As a bottom line, the raw SQLite C API is used as efficiently as possible, without any error checking.

GRDB Raw SQLite FMDB SQLite.swift Core Data Realm
Column indexes
Fetch 0.06 0.04 0.05 0.29 ¹ ¹
Insert 0.06 0.02 0.22 0.15 ¹ ¹
Column names
Fetch 0.12 ¹ 0.23 0.76 ¹ ¹
Insert 0.12 ¹ 1.00 0.68 ¹ ¹
Records
Fetch 0.13 0.04 1.80 0.76 ¹ ¹
Insert 0.22 ¹ ¹ ¹ ¹ ¹
Codable Records
Fetch 0.23 ¹ ¹ ¹ ¹ ¹
Insert 0.27 ¹ ¹ ¹ ¹ ¹
Optimized Records
Fetch 0.07 ¹ ¹ ¹ ¹ ¹
Insert 0.06 ¹ ¹ ¹ ¹ ¹
Records with change tracking
Fetch 0.23 ¹ ¹ ¹ 0.41 0.10
Insert 0.26 ¹ ¹ ¹ 0.39 0.49

¹ Not applicable

  • Column indexes:

    • Fetch (source)

      This test fetches 200000 rows of 10 ints and extracts each int given its position in the row.

      It uses FMDB's -[FMResultSet longForColumnIndex:], GRDB's Row.value(atIndex:), and the low-level SQL API of SQLite.swift.

    • Insert (source)

      This test inserts 50000 rows of 10 ints, by setting query arguments given their position.

      It uses FMDB's -[FMDatabase executeUpdate:withArgumentsInArray:] with statement caching, GRDB's UpdateStatement.execute(arguments:Array), and the low-level SQL API of SQLite.swift.

  • Column names:

    • Fetch (source)

      This test fetches 200000 rows of 10 ints and extracts each int given its column name.

      It uses FMDB's -[FMResultSet longForColumn:], GRDB's Row.value(named:), and the high-level query builder of SQLite.swift.

    • Insert (source)

      This test inserts 50000 rows of 10 ints, by setting query arguments given their argument name.
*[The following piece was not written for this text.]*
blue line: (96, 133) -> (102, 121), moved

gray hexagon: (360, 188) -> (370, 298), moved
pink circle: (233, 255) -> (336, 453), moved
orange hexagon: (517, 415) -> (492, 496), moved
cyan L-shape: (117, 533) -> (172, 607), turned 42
      It uses FMDB's -[FMDatabase executeUpdate:withParameterDictionary:] with statement caching, GRDB's UpdateStatement.execute(arguments:Dictionary), and the high-level query builder of SQLite.swift.

  • Records:

    • Fetch (source)

      This test fetches an array of 200000 record objects initiated from rows of 10 ints.

      It builds records from FMDB's -[FMResultSet resultDictionary], GRDB's built-in FetchableRecord protocol, and the values returned by the high-level query builder of SQLite.swift.

    • Insert (source)

      This tests inserts 50000 records with the persistence method provided by GRDB's PersistableRecord protocol.

  • Codable Records:

  • Optimized Records:

    • Fetch (source)

      This test shows how to optimize Decodable Records for fetching.

    • Insert (source)

      This test shows how to optimize Encodable Records for batch inserts.

  • Records with change tracking:

    • Fetch (source)

      This test fetches an array of 200000 record objects initiated from rows of 10 ints.

      It builds records from FMDB's -[FMResultSet resultDictionary], GRDB's built-in Record class.

    • Insert (source)

      This tests inserts 50000 records with the persistence method provided by GRDB's Record class.